Dyskusje o zmienniku dla Roberta Lewandowskiego rozpoczęły się w trakcie poprzedniego sezonu, gdy w ligowym spotkaniu z Borussią Dortmund Polak nabawił się urazu barku, który wykluczył go z ważnego meczu Ligi Mistrzów z Realem Madryt. "Królewscy" wygrali wtedy w Monachium 2:1. Thomas Mueller dostał swoją szansę na środku ataku, ale nie potrafił godnie zastąpić "Lewego". Na Niemcu kończą się opcję Bayernu, jeśli chodzi o środek ataku.
Zobacz: Bayern w Szanghaju. Chińscy kibice oszaleli na punkcie Lewandowskiego! [ZDJĘCIA]
Latem mistrzowie Niemiec mieli poszerzyć kadrę o jeszcze jednego napastnika, ale szukali przede wszystkim kogoś z najwyższej półki, jak chociażby Alexisa Sancheza z Arsenalu. Jak wyjawił jednak Karl-Heinz Rummenigge, problem polega na tym, że nikt nie chce przesiedzieć całego sezonu na ławce. Napastnicy wiedzą, że po przyjściu do Bayernu będą grać tylko w przypadku kontuzji Lewandowskiego, a ten jest zdrowy jak ryba.

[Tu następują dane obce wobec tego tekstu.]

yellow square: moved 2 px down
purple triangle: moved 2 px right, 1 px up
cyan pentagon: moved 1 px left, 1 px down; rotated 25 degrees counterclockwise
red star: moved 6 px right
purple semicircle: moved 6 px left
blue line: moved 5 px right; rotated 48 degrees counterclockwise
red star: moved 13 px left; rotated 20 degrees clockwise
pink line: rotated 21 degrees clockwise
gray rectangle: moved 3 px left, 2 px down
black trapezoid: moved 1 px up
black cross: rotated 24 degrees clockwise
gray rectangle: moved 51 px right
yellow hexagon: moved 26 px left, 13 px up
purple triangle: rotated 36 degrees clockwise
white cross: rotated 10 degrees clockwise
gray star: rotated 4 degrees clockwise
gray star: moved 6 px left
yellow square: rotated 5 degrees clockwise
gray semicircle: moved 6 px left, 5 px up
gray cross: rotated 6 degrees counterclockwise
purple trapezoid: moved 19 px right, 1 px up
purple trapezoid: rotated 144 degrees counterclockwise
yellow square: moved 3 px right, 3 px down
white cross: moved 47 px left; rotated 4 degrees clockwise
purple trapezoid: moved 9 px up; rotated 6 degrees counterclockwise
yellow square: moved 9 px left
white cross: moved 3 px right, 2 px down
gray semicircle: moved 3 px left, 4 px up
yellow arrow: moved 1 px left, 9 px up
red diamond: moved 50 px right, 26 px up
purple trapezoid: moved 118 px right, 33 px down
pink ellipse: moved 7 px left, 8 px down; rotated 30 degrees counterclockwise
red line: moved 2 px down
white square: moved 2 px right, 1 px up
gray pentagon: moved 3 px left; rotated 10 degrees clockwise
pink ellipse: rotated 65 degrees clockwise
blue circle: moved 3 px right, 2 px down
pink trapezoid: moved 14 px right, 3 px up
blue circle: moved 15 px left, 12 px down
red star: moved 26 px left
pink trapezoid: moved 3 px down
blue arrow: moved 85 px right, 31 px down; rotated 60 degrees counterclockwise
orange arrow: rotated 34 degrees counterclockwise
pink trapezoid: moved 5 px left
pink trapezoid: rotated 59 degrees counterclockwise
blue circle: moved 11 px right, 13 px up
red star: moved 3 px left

- Mamy kompletny skład. Rozmawiałem z trenerem i doszliśmy do wniosku, że nie ma sensu szukać nowego napastnika. Robert rozgrywa w sezonie 90-95 proc. meczów i nie ma piłkarza, który chciałby siedzieć na ławce, ewentualnie dostając szansę w 2-3 spotkaniach - wyjawił prezes Bayernu.